Mulligan, is certified in advanced clinical herbalism — a designation she earned through the American Herbalist Guild. But she says she’s grown weary of how trendy herbalism can be.
“A lot of the information out there has been scaring me,” she says. “People think what they’re doing is safe just because they’re using plants.” She doesn’t sell her herbs as medicines, she says. “I don’t want someone taking a willow tincture just because they heard it’s good for something.”
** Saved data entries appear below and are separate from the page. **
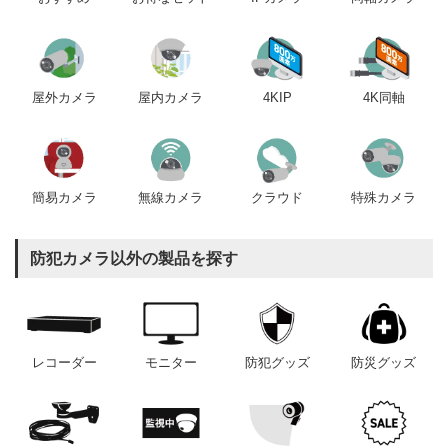
屋内カメラ
4KIP
4K同軸
屋外カメラ
簡易カメラ
無線カメラ
クラウド
特殊カメラ
防犯カメラ以外の製品を探す
レコーダー
モニター
防犯グッズ
防災グッズ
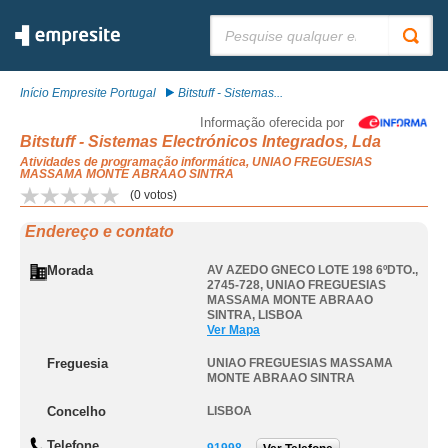
Pesquisar:
Início Empresite Portugal
Bitstuff - Sistemas...
Informação oferecida por
Bitstuff - Sistemas Electrónicos Integrados, Lda
Atividades de programação informática, UNIAO FREGUESIAS
MASSAMA MONTE ABRAAO SINTRA
(
0
votos)
Endereço e contato
Morada
AV AZEDO GNECO LOTE 198 6ºDTO.,
2745-728
,
UNIAO FREGUESIAS
MASSAMA MONTE ABRAAO
SINTRA
,
LISBOA
Ver Mapa
Freguesia
UNIAO FREGUESIAS MASSAMA
MONTE ABRAAO SINTRA
Concelho
LISBOA
Telefone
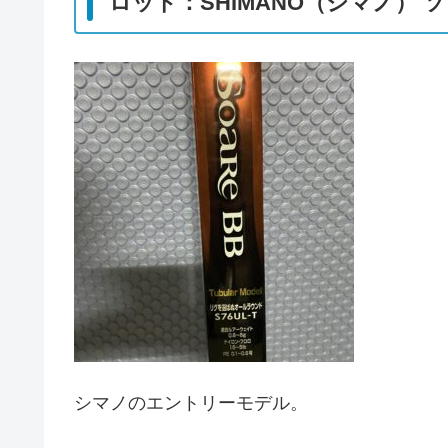
ロッド：SHIMANO（シマノ） ソア
シマノのエントリーモデル。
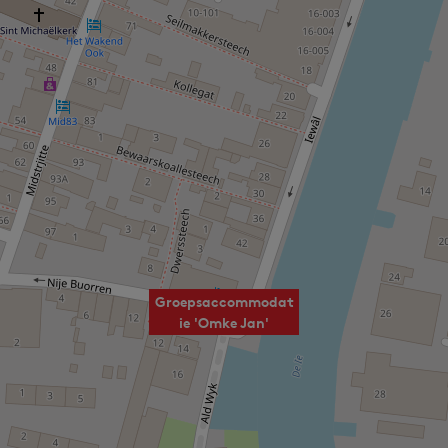
Groepsaccommodat
ie 'Omke Jan'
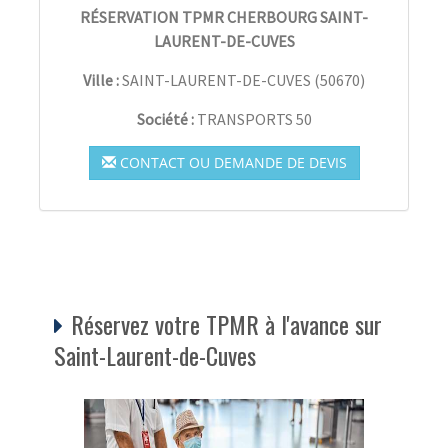
RÉSERVATION TPMR CHERBOURG SAINT-
LAURENT-DE-CUVES
Ville :
SAINT-LAURENT-DE-CUVES
(
50670
)
Société :
TRANSPORTS 50
CONTACT OU DEMANDE DE DEVIS
Réservez votre TPMR à l'avance sur
Saint-Laurent-de-Cuves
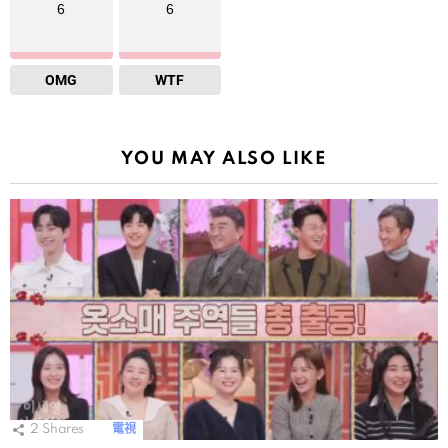
6
6
OMG
WTF
YOU MAY ALSO LIKE
2
Shares
電視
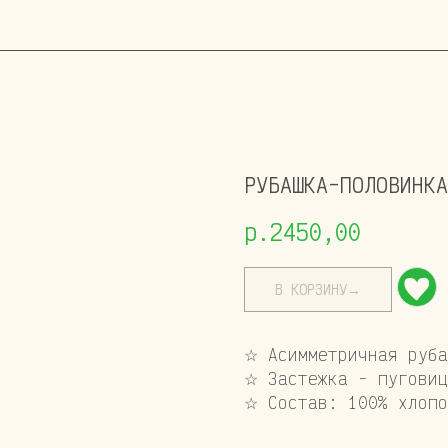
РУБАШКА-ПОЛОВИНКА
р.
2450,00
В КОРЗИНУ→
☆ Асимметричная руба
☆ Застежка - пуговиц
☆ Состав: 100% хлопо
Mulligan grew up in Rutherford, N.J., then farther west, in the town of Harmony. At 18, she moved to England to attend Newcastle-Upon-Tyne University, where she studied nutrition. There she had a realization, she says: “Eating and growing much of your own food and living a life close to the land is one of the most timeless ways to be happy and healthy.” She pursued that idea on stays in India and on travels in Ireland, Peru, Puerto Rico, and Ecuador. In each place she found herself studying village farms and exploring herbalism. In India, she said, “I was tilling fields with horses at one point.”
Back in the U.S. and looking for a place to farm, she followed the advice of a friend who lives in Brewster and moved to the Cape, where she met her boyfriend, Matt Rivers. He hired her to work on the land behind the house where they now live. “He wanted a vegetable garden,” says Mulligan. She decided the garden should be bigger. Now it stretches to something like 100 feet long.
For her birthday last year, Rivers bought her arched trellises, which frame the entrances to the garden. Climbing up one of them is a schisandra vine, a plant native to the forests of northern China, the Russian Far East, and Korea. Also called the five-flavor berry, it’s considered an adaptogen: a plant that helps the body to respond to stress.
Tucked beside the trellis are three varieties — Krishna, Vana, and Kapoor — of tulsi, which is native to tropical and subtropical regions of Australia, Malesia, Asia, and the western Pacific. Mulligan doesn’t include tulsi in the products she sells — the plant is sacred in India, she says, so she doesn’t want to monetize it. “The leaves are fun to crunch and smell,” she says, handing over a sprig. Vana tulsi, especially, is enticingly aromatic; it smells like a blend of clove and cinnamon in a strong, warm tea.
She moved to Eastham for her relationship, she says, but she wouldn’t have ended up on a farm in Maine, like the one some friends of hers just bought. “I need to be close to the ocean,” says Mulligan, even though it means farming only a very small space.
“I always envisioned 50 acres for myself,” says Mulligan. “I’d love to have cows and pigs and chickens.” On the other side of the property, there’s a little orchard — “not ideal,” says Mulligan. “Long story.” The soil is sandy and prone to erosion, she says, since the whole property used to belong to Brewster Sand & Gravel.
But Mulligan grows what she can. “The hazelnuts are actually pretty big and fat right now,” she says.